→ WORK INSTRUCTIONS:
Which lines belong in the answer? Exactly those from the line containing "-71,7 +71,7 @@" through the last line of the records below, repeated as written.

→ SOURCE MATERIAL:
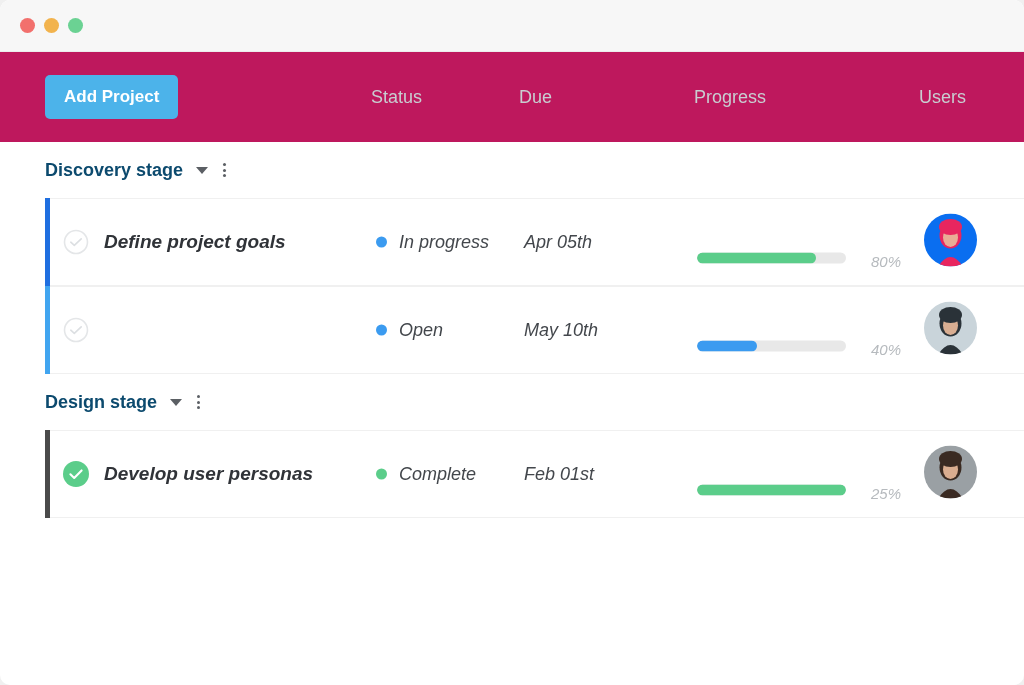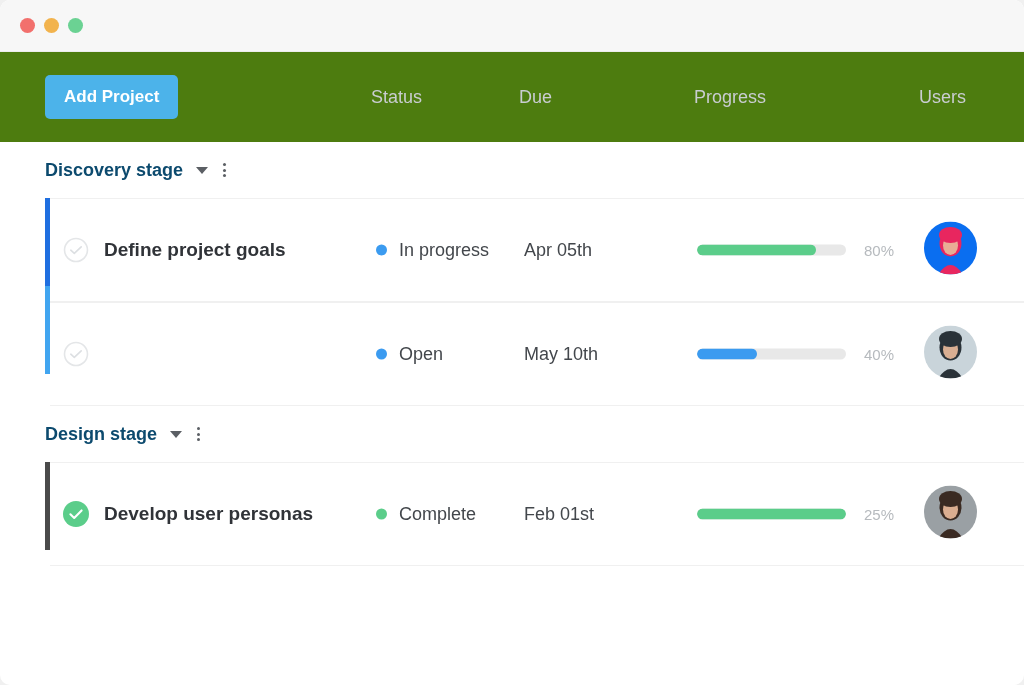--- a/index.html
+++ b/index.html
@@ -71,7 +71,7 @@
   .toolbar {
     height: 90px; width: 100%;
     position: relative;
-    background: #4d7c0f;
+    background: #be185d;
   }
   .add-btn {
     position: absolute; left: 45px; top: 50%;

→ EXPECTED ANSWER:
@@ -71,7 +71,7 @@
   .toolbar {
     height: 90px; width: 100%;
     position: relative;
-    background: #4d7c0f;
+    background: #be185d;
   }
   .add-btn {
     position: absolute; left: 45px; top: 50%;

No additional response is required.